From: Tom Barnes-Lawrence
Subject: Re: [GNUnet-developers] End-user wishlist
Date: Thu, 26 Jun 2003 06:16:06 +0100
User-agent: Mutt/1.3.28i

Hi, me again...
On Wed, Jun 25, 2003 at 06:13:55PM -0500, Christian Grothoff wrote:
<snip>
> 
> I agree with that "afs" should be part of the URI. I would think of "afs" as 
> the authority that is responsible for the data. For the non-hierarchical hash 
> codes, I would suggest to use "." as a separator. That would yield:
> 
> gnunet://afs/HASH1.HASH2.CRC.SIZE
<snip>
> gnunet://afs/NAMESPACE/HASH1.HASH2.CRC.SIZE
> 
> Any further comments?

 As an alternative to using '|' I was thinking of '-' as a separator myself,
but '.' sounds just as good. The only disadvantage of '.' is if somebody
quotes the URL at the end of a (written!!) sentence.
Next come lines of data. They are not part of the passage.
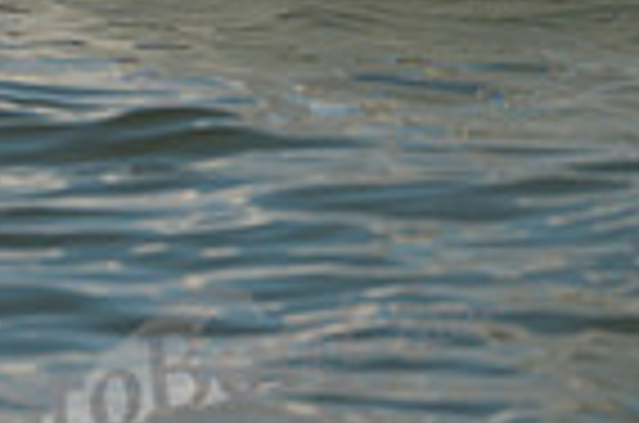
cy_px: -376
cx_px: 729
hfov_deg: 1.9
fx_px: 18861
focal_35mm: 1065
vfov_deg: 1.3
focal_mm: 260
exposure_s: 1/1250
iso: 200
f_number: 8
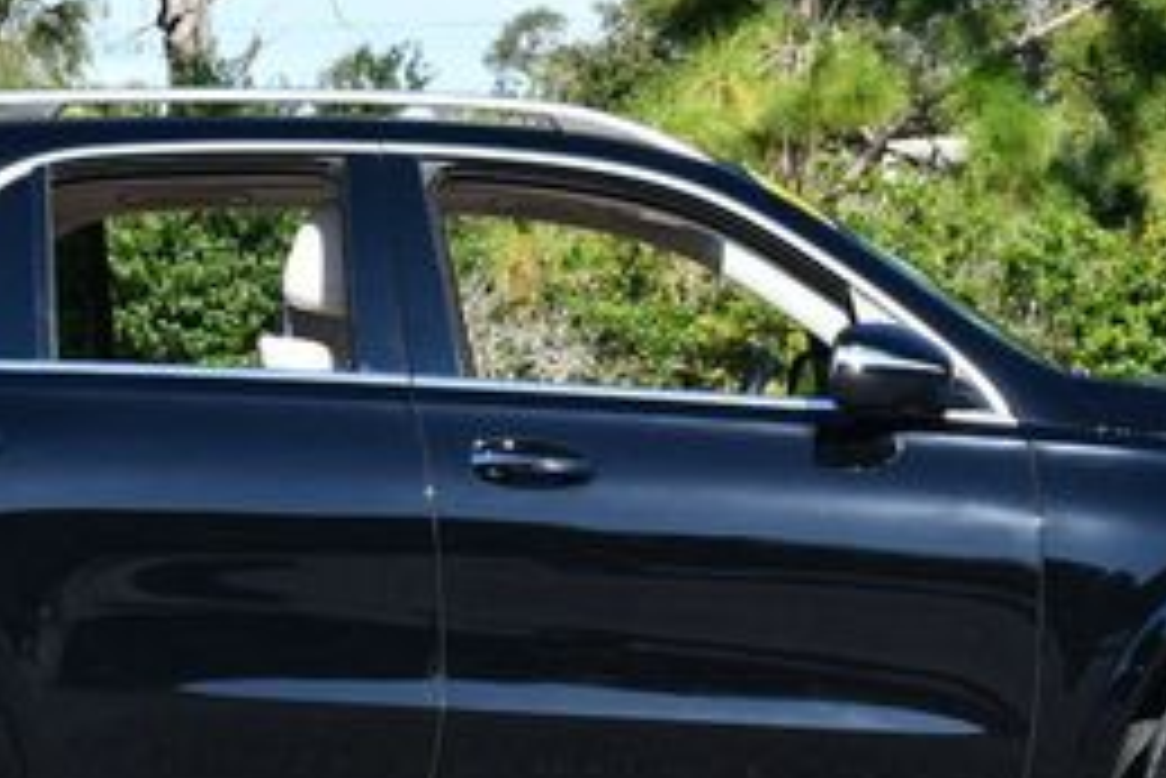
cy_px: 261
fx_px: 5606
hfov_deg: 11.9
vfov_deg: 7.9
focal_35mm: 173
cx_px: 495
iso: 180
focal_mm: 35
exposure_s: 1/250
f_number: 8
But that's not exactly
a fatal disadvantage, and I can't think of any advantage '-' would have.
Meh.

One thing I'd like to say, though, is that I remember the way Freenet did
their URIs. They came out with a URI scheme, like we are here, but then
as the network was primarily accessed through the http proxy, they used
http: URIs for that...
Except they decided they should use the freenet: URIs as PART of the http:
URI, like

  http://localhost:8080/freenet:address@hidden

Which Konqueror (the version I had at the time, at least) consistently
interpreted as

  http://veryverylongusername:address@hidden

because of the special meaning of : and @ in http URIs.

Now, the gnunet: URI being described doesn't sound like it would actually
have such problems, but the point is, that URIs should be used as URIs
(if you see what I mean...) and if you're actually accessing the resource
through a proxy with http, it should just pass the relevant arguments in
the way http usually accepts them.
But yeah, I'd much rather GNUnet had its own method of browser  access
(of some sort) that bypasses http, and (like, er, anonymous1 says) html,
in which case our own URI type would presumably be a requirement.